- Provided passage:
=====

I spotted the OP7Pro at Amazon with a 200€ discount, which arrived eventually in my hands. Lovely phone (my 3rd OnePlus device already !), gorgeous screen, a bit on the heavy side. I liked OxygenOS with its Android 10 version, and at that time, LineageOS 17 wasn't available yet for this device, so no reinstall for this device.
This will probably be my last OnePlus device, as the price keeps on increasing, and I apparently am not able to keep a phone from falling/being stolen during 18 months. I really love the brand (my 7 year old Oneplus One is still being used by my wife), but it's moving away out of my financial zone of comfort. Spending a biyearly 500 bucks for phones hurts my wallet too much; I don't need a flagship phone, midrange will suit me very well.

Inmotion V10

So I got my Xiaomi M365 e-scooter a few months, and it quickly started to show quite some disadvantages. The most annoying was the weak motor : going up some long hills quickly forced me to step off as the e-scooter came to a grinding halt. The autonomy was low which required a daily charging session of 4 hours. Another issue was the bulky form factor which made the transportation on the train a bit cumbersome. And last but not least : an e-scooter still looks like a childs toy. I know I'm a grown-up child, but that doesn't mean I want to shout it out to everyone.

=====

- Supplied material:
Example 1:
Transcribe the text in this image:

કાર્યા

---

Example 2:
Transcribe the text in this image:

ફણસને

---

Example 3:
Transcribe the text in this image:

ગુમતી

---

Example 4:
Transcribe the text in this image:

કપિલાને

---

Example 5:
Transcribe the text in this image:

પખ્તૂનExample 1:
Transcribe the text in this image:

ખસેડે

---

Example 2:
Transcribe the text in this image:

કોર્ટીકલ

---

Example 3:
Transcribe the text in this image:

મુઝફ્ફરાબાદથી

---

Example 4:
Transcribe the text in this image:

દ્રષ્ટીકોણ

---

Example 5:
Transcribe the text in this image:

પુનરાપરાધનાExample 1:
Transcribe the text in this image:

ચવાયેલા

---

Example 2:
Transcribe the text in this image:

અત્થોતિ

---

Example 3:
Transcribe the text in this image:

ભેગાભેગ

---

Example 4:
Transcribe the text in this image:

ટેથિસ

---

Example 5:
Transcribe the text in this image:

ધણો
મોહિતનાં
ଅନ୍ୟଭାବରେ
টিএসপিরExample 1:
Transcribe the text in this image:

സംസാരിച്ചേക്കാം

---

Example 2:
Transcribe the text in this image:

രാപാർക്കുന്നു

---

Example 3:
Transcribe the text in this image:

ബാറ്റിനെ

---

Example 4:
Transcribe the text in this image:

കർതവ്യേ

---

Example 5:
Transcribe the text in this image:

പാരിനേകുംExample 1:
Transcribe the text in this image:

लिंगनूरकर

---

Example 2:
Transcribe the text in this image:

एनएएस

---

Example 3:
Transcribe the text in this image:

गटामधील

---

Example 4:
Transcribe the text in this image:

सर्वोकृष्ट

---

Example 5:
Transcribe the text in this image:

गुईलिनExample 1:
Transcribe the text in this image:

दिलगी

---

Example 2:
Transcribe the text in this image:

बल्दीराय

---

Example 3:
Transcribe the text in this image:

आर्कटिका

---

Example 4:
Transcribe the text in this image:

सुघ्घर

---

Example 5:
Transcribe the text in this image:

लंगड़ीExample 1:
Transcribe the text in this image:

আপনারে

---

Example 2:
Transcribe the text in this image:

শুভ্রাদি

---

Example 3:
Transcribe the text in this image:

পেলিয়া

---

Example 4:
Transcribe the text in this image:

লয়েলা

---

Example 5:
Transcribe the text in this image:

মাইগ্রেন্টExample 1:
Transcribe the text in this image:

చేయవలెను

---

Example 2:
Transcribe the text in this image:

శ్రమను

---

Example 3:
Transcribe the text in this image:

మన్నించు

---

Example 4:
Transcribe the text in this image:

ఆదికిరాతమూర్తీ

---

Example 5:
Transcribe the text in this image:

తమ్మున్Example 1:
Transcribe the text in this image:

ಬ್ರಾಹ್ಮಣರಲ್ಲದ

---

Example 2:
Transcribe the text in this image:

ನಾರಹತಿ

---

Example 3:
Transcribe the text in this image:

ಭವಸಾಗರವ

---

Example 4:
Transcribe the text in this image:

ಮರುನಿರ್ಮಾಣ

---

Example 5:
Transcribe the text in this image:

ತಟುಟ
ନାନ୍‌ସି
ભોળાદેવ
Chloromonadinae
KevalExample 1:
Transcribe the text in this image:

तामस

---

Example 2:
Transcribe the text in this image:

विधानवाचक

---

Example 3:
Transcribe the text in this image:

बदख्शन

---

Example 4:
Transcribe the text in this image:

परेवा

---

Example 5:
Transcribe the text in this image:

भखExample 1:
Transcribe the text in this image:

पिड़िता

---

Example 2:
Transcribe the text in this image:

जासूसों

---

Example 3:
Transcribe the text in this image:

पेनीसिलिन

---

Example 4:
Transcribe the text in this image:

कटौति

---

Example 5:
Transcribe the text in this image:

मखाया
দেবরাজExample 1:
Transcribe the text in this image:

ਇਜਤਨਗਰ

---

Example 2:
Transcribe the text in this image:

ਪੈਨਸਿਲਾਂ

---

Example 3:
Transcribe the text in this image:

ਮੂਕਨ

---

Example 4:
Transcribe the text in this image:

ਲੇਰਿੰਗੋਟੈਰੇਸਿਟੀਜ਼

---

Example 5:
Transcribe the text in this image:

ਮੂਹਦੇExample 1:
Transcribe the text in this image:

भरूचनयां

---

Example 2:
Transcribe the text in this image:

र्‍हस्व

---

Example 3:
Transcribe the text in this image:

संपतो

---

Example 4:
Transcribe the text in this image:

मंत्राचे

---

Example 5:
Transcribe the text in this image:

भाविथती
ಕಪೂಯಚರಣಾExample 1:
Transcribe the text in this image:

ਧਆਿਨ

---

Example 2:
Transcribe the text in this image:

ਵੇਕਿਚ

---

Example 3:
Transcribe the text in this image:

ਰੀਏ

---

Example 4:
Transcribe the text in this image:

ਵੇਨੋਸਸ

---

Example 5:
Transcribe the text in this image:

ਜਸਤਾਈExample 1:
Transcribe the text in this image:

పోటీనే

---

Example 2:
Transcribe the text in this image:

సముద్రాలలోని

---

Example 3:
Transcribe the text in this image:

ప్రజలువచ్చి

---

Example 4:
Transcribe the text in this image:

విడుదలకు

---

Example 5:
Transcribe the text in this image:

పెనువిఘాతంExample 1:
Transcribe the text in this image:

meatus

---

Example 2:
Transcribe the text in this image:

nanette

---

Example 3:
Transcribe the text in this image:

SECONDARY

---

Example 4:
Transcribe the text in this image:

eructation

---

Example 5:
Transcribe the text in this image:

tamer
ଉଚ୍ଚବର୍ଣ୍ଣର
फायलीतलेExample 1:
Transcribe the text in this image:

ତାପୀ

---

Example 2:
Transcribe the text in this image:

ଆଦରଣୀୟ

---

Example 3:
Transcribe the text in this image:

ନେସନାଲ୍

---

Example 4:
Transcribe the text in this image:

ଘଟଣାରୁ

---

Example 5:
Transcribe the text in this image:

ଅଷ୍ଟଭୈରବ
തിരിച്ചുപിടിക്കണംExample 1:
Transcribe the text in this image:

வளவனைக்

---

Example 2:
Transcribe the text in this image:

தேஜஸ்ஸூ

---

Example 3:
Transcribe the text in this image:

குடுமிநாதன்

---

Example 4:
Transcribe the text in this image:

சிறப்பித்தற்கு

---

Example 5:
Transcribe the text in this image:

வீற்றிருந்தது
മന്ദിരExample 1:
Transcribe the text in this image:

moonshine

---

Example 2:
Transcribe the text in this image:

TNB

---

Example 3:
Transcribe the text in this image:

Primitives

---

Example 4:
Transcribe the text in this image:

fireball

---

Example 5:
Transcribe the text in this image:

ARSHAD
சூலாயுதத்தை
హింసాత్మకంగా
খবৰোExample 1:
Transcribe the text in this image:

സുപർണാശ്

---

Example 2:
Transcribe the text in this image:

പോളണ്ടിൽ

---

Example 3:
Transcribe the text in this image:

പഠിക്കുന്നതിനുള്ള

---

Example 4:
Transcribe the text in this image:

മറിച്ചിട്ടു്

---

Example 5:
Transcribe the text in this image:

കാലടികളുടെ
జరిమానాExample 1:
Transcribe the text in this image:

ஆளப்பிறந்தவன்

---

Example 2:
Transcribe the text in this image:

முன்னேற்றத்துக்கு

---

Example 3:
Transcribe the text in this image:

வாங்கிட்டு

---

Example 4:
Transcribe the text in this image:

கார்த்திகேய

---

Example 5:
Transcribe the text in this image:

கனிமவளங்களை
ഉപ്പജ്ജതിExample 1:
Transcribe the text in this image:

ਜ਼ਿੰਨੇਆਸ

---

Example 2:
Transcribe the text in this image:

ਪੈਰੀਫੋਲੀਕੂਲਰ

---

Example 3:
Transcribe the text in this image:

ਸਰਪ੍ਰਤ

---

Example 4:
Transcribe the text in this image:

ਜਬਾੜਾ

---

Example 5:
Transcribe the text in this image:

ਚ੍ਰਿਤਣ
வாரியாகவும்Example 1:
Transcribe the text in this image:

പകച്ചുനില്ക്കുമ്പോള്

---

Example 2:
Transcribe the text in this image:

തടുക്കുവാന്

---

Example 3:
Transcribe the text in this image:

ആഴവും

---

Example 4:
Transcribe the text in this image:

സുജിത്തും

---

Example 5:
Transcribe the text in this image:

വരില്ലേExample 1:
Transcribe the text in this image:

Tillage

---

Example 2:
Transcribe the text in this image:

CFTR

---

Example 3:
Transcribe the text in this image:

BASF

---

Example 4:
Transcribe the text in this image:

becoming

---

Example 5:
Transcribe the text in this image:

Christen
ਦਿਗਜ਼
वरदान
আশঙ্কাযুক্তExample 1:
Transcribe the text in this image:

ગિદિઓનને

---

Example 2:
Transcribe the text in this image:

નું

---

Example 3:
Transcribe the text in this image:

=====

- Written problem: Reproduce the stretch of the phone and e-scooter post above from "I spotted the" through "for this device." word for word.

- Solution below:
I spotted the OP7Pro at Amazon with a 200€ discount, which arrived eventually in my hands. Lovely phone (my 3rd OnePlus device already !), gorgeous screen, a bit on the heavy side. I liked OxygenOS with its Android 10 version, and at that time, LineageOS 17 wasn't available yet for this device, so no reinstall for this device.